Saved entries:
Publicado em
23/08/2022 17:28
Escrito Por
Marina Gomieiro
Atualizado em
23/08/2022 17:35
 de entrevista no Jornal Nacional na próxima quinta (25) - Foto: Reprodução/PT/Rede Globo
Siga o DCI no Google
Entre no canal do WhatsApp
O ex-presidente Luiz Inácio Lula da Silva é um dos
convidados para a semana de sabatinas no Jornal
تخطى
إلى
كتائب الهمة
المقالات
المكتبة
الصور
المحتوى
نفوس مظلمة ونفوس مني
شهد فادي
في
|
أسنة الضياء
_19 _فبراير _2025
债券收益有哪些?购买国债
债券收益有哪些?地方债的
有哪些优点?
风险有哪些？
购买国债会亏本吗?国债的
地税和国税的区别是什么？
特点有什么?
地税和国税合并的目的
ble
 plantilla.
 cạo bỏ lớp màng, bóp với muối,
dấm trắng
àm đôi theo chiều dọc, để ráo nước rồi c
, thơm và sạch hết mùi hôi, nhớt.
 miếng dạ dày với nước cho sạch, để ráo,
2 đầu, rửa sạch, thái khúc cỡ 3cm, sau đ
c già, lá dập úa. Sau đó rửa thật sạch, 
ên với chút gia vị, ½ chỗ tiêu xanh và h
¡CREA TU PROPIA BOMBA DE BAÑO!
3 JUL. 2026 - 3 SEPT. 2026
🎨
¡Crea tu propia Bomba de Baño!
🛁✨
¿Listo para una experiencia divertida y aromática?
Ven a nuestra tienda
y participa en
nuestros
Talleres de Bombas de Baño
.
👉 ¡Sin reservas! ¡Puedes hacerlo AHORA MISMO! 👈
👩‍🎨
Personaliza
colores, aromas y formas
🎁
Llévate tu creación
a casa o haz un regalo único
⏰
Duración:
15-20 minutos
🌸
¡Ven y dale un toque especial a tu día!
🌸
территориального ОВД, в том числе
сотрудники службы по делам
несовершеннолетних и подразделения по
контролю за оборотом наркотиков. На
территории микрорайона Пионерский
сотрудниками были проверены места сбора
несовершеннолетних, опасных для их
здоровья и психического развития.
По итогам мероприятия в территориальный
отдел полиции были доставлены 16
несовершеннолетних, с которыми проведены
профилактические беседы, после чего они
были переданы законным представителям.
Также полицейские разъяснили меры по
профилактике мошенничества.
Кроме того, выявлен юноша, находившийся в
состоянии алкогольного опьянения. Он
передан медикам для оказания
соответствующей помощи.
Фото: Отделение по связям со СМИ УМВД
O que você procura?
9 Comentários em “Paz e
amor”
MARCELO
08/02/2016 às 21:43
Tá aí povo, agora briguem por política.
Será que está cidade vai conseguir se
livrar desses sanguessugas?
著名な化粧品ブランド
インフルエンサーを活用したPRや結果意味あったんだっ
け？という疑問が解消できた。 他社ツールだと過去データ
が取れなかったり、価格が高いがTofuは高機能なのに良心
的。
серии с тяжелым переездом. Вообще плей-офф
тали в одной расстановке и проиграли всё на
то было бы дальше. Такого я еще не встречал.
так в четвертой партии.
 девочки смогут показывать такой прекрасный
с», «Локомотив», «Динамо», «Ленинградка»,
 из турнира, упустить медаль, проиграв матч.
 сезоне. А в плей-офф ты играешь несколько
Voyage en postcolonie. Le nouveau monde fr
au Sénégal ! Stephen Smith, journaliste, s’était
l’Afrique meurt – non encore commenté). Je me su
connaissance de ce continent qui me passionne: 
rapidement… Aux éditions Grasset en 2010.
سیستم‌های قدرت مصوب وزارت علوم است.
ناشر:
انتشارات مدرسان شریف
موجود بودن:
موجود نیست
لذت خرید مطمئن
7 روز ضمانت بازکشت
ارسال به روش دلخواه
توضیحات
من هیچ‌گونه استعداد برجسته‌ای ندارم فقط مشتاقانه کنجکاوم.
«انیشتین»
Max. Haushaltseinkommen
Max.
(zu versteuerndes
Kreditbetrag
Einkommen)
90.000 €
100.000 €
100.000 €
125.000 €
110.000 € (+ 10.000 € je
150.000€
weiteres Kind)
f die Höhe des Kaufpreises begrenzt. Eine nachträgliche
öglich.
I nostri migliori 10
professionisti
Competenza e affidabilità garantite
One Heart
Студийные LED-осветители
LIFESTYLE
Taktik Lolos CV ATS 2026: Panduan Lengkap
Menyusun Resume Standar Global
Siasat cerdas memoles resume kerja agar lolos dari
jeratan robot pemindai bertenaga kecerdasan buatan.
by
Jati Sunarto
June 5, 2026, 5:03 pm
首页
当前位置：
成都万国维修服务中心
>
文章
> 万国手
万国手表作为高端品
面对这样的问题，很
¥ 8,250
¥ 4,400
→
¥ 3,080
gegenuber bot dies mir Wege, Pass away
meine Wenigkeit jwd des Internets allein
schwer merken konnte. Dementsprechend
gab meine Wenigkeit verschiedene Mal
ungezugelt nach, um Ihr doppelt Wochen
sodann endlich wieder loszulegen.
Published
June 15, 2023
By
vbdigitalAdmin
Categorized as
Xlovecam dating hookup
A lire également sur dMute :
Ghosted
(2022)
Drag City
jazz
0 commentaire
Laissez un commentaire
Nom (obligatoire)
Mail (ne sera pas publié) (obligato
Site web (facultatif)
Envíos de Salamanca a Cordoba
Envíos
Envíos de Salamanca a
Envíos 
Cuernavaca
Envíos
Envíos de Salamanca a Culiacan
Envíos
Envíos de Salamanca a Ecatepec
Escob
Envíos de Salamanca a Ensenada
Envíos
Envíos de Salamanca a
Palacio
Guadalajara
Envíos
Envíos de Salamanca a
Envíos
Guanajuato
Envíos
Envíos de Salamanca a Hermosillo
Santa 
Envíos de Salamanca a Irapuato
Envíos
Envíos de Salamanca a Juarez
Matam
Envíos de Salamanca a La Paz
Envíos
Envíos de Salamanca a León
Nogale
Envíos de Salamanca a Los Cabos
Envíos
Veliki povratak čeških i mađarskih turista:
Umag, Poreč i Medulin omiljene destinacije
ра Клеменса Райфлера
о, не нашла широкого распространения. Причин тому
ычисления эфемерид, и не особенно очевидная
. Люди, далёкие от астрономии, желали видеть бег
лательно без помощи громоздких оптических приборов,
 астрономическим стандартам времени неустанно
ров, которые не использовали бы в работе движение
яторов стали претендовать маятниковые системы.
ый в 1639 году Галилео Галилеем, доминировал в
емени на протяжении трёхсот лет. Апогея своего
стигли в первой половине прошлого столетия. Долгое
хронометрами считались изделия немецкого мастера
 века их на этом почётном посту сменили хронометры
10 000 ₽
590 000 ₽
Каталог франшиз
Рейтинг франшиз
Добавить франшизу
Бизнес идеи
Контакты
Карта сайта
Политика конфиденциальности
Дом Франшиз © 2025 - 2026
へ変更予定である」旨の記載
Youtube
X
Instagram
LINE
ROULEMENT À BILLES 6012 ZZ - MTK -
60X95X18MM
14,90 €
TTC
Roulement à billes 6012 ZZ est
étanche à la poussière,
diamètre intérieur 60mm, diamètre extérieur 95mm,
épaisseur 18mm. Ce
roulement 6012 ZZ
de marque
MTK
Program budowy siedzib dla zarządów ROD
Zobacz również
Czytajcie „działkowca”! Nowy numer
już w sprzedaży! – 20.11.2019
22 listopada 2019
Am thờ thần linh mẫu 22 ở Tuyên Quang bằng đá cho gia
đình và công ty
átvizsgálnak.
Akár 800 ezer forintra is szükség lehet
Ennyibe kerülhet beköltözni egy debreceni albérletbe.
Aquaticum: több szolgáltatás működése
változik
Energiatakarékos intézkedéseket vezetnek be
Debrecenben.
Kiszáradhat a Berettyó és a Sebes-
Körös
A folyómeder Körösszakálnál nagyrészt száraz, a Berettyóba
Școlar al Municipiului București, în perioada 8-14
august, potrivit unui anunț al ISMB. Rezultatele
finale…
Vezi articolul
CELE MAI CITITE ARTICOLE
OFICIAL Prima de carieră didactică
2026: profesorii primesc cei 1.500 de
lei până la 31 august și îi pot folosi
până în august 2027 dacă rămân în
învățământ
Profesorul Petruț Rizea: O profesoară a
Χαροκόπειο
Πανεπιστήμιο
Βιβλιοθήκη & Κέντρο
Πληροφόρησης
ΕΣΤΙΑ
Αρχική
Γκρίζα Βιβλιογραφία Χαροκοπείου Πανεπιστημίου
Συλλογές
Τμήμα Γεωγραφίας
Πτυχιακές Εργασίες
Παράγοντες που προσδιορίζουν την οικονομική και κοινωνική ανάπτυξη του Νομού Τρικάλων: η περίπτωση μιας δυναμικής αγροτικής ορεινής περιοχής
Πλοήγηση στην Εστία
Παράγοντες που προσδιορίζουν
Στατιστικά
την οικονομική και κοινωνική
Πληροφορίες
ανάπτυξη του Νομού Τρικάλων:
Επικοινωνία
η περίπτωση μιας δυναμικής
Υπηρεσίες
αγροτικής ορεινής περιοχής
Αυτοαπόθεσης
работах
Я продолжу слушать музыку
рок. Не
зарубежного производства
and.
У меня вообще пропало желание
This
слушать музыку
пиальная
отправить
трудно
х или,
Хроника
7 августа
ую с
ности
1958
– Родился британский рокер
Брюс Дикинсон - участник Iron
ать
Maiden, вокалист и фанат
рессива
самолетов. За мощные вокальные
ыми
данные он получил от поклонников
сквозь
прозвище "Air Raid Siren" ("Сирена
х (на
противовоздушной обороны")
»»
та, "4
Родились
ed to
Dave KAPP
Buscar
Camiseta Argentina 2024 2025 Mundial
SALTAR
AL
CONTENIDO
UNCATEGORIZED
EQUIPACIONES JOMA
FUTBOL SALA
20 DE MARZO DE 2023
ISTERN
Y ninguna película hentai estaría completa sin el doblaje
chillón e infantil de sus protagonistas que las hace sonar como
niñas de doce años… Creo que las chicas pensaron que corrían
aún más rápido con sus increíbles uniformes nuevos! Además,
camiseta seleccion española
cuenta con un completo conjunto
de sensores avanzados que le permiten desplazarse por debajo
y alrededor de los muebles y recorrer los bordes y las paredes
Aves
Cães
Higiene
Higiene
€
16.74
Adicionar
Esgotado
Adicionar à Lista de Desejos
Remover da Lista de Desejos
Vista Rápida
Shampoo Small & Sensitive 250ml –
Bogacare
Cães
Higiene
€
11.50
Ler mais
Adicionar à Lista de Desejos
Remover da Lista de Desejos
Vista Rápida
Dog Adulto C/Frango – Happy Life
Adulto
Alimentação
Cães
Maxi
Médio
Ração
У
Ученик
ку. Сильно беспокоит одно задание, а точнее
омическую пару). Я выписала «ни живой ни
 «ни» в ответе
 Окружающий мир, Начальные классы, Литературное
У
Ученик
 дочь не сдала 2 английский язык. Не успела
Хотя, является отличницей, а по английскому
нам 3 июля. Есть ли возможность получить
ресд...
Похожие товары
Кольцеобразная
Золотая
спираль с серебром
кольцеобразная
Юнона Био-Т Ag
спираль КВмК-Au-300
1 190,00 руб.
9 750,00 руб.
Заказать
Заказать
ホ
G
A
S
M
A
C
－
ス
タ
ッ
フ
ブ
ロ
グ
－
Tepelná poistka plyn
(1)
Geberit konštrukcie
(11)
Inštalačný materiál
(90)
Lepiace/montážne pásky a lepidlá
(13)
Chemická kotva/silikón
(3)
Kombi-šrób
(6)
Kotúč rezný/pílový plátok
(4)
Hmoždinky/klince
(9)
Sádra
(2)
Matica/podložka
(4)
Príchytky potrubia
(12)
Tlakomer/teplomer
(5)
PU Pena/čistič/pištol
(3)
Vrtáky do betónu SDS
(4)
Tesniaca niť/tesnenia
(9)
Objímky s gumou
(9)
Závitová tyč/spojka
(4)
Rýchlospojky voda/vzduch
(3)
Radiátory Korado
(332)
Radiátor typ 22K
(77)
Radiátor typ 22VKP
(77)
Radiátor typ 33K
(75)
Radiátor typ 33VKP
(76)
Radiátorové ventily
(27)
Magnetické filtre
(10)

• Work task: Can you reproduce the listing word for word from its first line through the line containing "Также полицейские разъяснили меры по", including both of those lines?

• Final answer:
Publicado em
23/08/2022 17:28
Escrito Por
Marina Gomieiro
Atualizado em
23/08/2022 17:35
 de entrevista no Jornal Nacional na próxima quinta (25) - Foto: Reprodução/PT/Rede Globo
Siga o DCI no Google
Entre no canal do WhatsApp
O ex-presidente Luiz Inácio Lula da Silva é um dos
convidados para a semana de sabatinas no Jornal
تخطى
إلى
كتائب الهمة
المقالات
المكتبة
الصور
المحتوى
نفوس مظلمة ونفوس مني
شهد فادي
في
|
أسنة الضياء
_19 _فبراير _2025
债券收益有哪些?购买国债
债券收益有哪些?地方债的
有哪些优点?
风险有哪些？
购买国债会亏本吗?国债的
地税和国税的区别是什么？
特点有什么?
地税和国税合并的目的
ble
 plantilla.
 cạo bỏ lớp màng, bóp với muối,
dấm trắng
àm đôi theo chiều dọc, để ráo nước rồi c
, thơm và sạch hết mùi hôi, nhớt.
 miếng dạ dày với nước cho sạch, để ráo,
2 đầu, rửa sạch, thái khúc cỡ 3cm, sau đ
c già, lá dập úa. Sau đó rửa thật sạch, 
ên với chút gia vị, ½ chỗ tiêu xanh và h
¡CREA TU PROPIA BOMBA DE BAÑO!
3 JUL. 2026 - 3 SEPT. 2026
🎨
¡Crea tu propia Bomba de Baño!
🛁✨
¿Listo para una experiencia divertida y aromática?
Ven a nuestra tienda
y participa en
nuestros
Talleres de Bombas de Baño
.
👉 ¡Sin reservas! ¡Puedes hacerlo AHORA MISMO! 👈
👩‍🎨
Personaliza
colores, aromas y formas
🎁
Llévate tu creación
a casa o haz un regalo único
⏰
Duración:
15-20 minutos
🌸
¡Ven y dale un toque especial a tu día!
🌸
территориального ОВД, в том числе
сотрудники службы по делам
несовершеннолетних и подразделения по
контролю за оборотом наркотиков. На
территории микрорайона Пионерский
сотрудниками были проверены места сбора
несовершеннолетних, опасных для их
здоровья и психического развития.
По итогам мероприятия в территориальный
отдел полиции были доставлены 16
несовершеннолетних, с которыми проведены
профилактические беседы, после чего они
были переданы законным представителям.
Также полицейские разъяснили меры по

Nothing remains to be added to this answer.